## Work instruction
Copy out the Mur Mur climbing gym text word for word, in full.

Top of Extract

Mur Mur
Mur Mur is the most underrated cult treasure of Europe. Mur is French for "wall," and Mur Mur is the only gym I can think of worthy of the name "Wall Wall." The first time I walked in I felt as though they had stacked two typical climbing gyms on top of each other. It's big, and it attracts some big dogs.
Mur Mur has four main branches: two near Paris (the Paris walls can be found in the suburbs of Pantin, accessible by Metro line 7, and Issy, accessible by line 12 or RER line C), one in Lyon, and one in Tours. They're all around 20 meters high, which seems like a whole freaking lot, especially when you're lead climbing. Also, in terms of wall space, they're about as big as your average Safeway, so even if it gets absurdly busy (and it does on Saturday afternoons), you can usually find a route to climb. If it's too hard or too easy then that's tough luck. Wait in line, because it's worth it. Actually, waiting in line might afford you the opportunity to witness the surfacing of the French societal subconscious. First, the belayer will take any excuse he gets to ignore your presence. This is the French sense of hauteur (or is it grandeur, I always forget). Also, you'll probably see two people on the wall right near each other - one on, say, a gnarly sloper route with a heel-hook crux and another on a crimpy overhang with lots of campusing and barn-doors. They will also mutually ignore each other, but what's worse, they'll reach for different holds (obviously, the one for a sloper, the other for a crimper) in the same vicinity. Their limbs will battle it out for supremacy until one of them either takes a nasty fall or asks his belayer for a break. The latter is considered backing down and will rarely be seen. Observing this practice in person will let you pass out of any college course on feudalism.

Bottom of Extract
Top of Record extracts

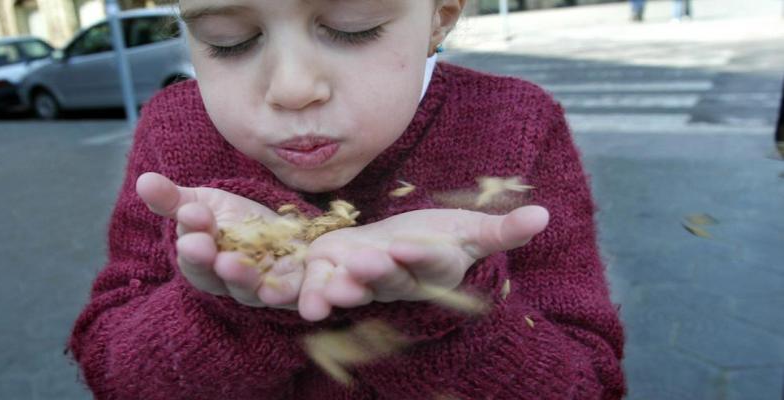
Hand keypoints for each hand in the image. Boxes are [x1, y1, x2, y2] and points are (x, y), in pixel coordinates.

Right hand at [135, 172, 303, 308]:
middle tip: (201, 244)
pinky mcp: (292, 289)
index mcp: (202, 261)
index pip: (191, 253)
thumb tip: (143, 181)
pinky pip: (288, 294)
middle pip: (214, 275)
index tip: (191, 214)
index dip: (190, 234)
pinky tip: (280, 287)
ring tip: (232, 263)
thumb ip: (172, 199)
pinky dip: (284, 292)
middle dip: (206, 259)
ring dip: (240, 277)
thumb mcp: (201, 204)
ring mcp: (260, 288)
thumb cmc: (232, 220)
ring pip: (248, 289)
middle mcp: (228, 281)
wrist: (282, 232)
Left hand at [297, 206, 549, 320]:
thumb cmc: (439, 237)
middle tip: (363, 264)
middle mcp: (399, 280)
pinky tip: (298, 297)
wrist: (401, 246)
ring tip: (331, 289)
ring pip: (353, 287)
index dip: (417, 258)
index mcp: (432, 267)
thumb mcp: (470, 230)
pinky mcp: (335, 272)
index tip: (405, 246)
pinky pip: (320, 285)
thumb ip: (502, 229)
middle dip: (376, 274)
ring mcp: (365, 280)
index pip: (428, 264)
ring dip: (340, 289)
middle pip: (388, 279)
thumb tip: (545, 215)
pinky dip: (308, 291)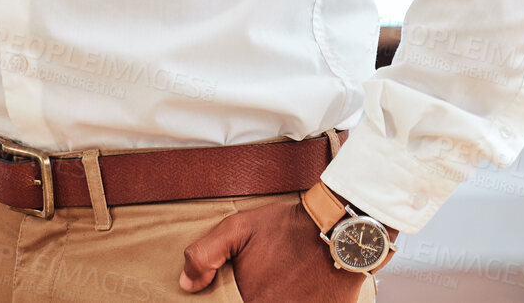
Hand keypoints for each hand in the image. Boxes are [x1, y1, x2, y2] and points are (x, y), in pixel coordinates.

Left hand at [180, 195, 377, 302]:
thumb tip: (186, 284)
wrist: (337, 228)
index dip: (232, 298)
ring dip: (276, 294)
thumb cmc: (285, 228)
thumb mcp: (238, 229)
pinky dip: (297, 297)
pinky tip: (297, 286)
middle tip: (266, 279)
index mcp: (254, 301)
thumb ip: (206, 255)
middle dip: (256, 293)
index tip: (241, 287)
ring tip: (281, 280)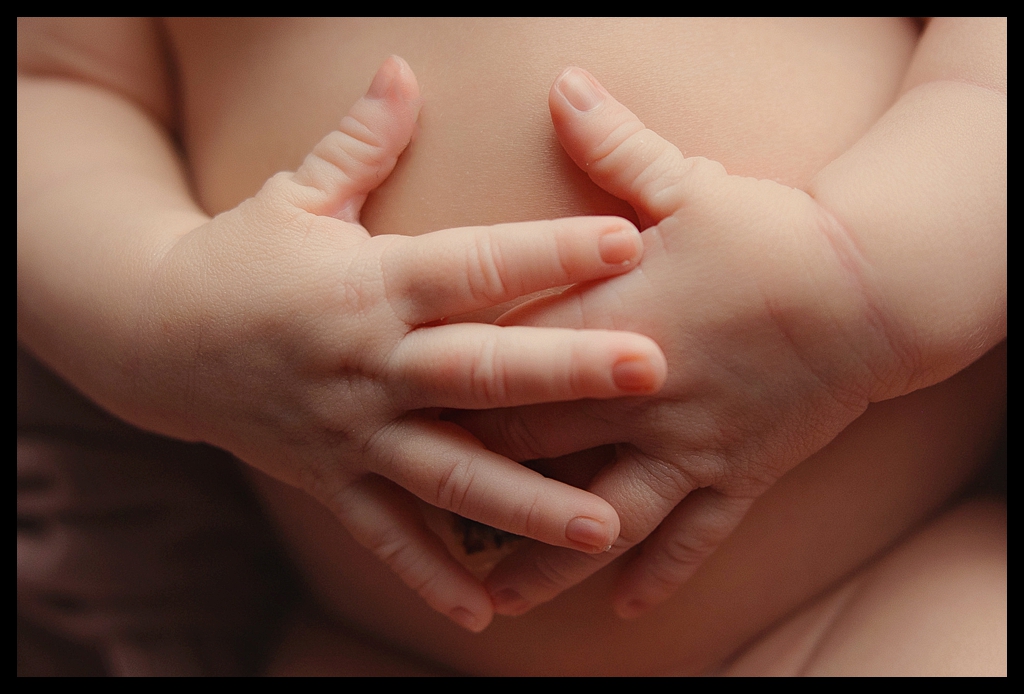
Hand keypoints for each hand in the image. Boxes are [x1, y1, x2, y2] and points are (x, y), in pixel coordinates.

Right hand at [136, 58, 666, 630]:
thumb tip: (405, 64)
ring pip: (449, 473)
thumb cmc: (242, 258)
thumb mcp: (295, 193)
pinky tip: (491, 612)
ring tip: (604, 528)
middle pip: (479, 371)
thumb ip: (361, 140)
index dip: (549, 252)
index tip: (627, 240)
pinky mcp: (332, 480)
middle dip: (567, 373)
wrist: (155, 338)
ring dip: (527, 503)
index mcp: (369, 284)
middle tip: (653, 371)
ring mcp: (351, 433)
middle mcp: (368, 365)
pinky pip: (387, 537)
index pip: (473, 266)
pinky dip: (434, 576)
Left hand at [460, 67, 901, 618]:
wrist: (874, 286)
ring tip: (502, 598)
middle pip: (538, 443)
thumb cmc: (772, 231)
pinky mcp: (737, 473)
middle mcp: (642, 395)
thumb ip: (613, 143)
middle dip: (475, 474)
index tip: (391, 400)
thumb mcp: (688, 181)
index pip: (512, 356)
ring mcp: (690, 444)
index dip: (448, 381)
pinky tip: (624, 611)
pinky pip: (695, 538)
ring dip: (553, 558)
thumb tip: (561, 84)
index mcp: (616, 319)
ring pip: (607, 516)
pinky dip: (660, 574)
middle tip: (410, 504)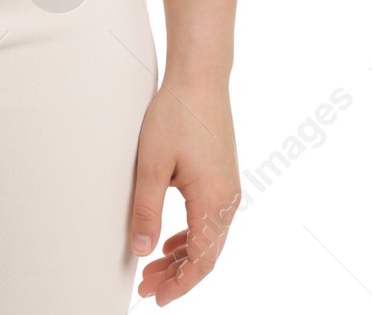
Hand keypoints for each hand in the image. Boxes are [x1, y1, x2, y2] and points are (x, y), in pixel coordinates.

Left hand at [131, 79, 240, 304]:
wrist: (200, 79)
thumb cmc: (176, 116)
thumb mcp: (151, 166)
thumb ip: (146, 211)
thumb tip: (143, 250)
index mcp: (213, 201)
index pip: (201, 261)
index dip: (180, 284)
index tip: (157, 298)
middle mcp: (228, 199)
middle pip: (206, 254)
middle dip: (177, 275)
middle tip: (148, 288)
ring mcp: (228, 188)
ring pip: (208, 238)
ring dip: (182, 256)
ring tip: (153, 269)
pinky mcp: (222, 177)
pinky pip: (209, 220)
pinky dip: (189, 236)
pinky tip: (169, 241)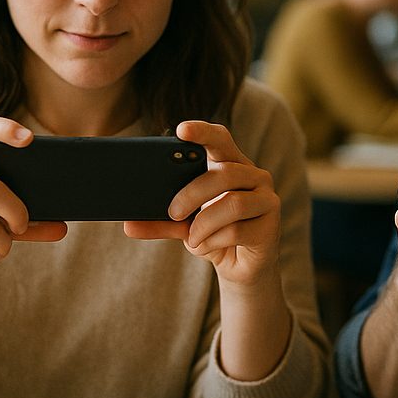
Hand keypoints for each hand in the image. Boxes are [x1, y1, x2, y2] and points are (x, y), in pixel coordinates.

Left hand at [124, 120, 281, 286]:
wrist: (238, 268)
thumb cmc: (213, 235)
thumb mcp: (184, 225)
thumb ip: (161, 221)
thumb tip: (127, 225)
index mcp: (232, 164)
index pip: (221, 139)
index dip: (203, 132)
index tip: (182, 130)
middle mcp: (255, 176)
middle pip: (224, 173)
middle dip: (193, 193)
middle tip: (173, 212)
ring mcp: (267, 200)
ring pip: (233, 203)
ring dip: (204, 224)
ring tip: (191, 238)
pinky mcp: (270, 227)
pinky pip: (237, 230)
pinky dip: (214, 241)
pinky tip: (207, 246)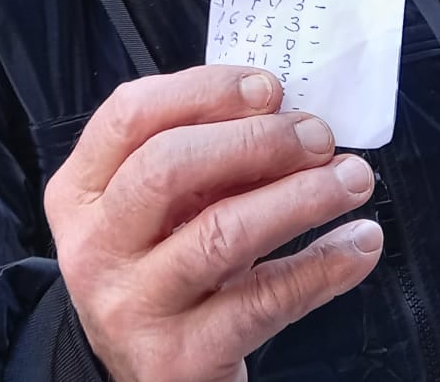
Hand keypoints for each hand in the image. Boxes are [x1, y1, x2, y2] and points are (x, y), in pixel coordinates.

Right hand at [46, 66, 382, 381]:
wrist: (154, 377)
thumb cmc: (166, 273)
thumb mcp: (163, 212)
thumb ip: (203, 160)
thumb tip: (284, 114)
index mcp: (80, 193)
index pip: (131, 116)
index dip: (205, 91)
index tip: (269, 87)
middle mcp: (95, 248)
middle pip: (168, 167)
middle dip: (254, 140)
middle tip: (317, 136)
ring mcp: (133, 306)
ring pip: (221, 233)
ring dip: (301, 198)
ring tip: (352, 180)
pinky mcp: (180, 358)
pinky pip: (264, 301)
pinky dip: (323, 265)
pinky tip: (358, 242)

Bottom of Record extracts

## Exercise solution
Mur Mur
Mur Mur is the most underrated cult treasure of Europe. Mur is French for "wall," and Mur Mur is the only gym I can think of worthy of the name "Wall Wall." The first time I walked in I felt as though they had stacked two typical climbing gyms on top of each other. It's big, and it attracts some big dogs.
Mur Mur has four main branches: two near Paris (the Paris walls can be found in the suburbs of Pantin, accessible by Metro line 7, and Issy, accessible by line 12 or RER line C), one in Lyon, and one in Tours. They're all around 20 meters high, which seems like a whole freaking lot, especially when you're lead climbing. Also, in terms of wall space, they're about as big as your average Safeway, so even if it gets absurdly busy (and it does on Saturday afternoons), you can usually find a route to climb. If it's too hard or too easy then that's tough luck. Wait in line, because it's worth it. Actually, waiting in line might afford you the opportunity to witness the surfacing of the French societal subconscious. First, the belayer will take any excuse he gets to ignore your presence. This is the French sense of hauteur (or is it grandeur, I always forget). Also, you'll probably see two people on the wall right near each other - one on, say, a gnarly sloper route with a heel-hook crux and another on a crimpy overhang with lots of campusing and barn-doors. They will also mutually ignore each other, but what's worse, they'll reach for different holds (obviously, the one for a sloper, the other for a crimper) in the same vicinity. Their limbs will battle it out for supremacy until one of them either takes a nasty fall or asks his belayer for a break. The latter is considered backing down and will rarely be seen. Observing this practice in person will let you pass out of any college course on feudalism.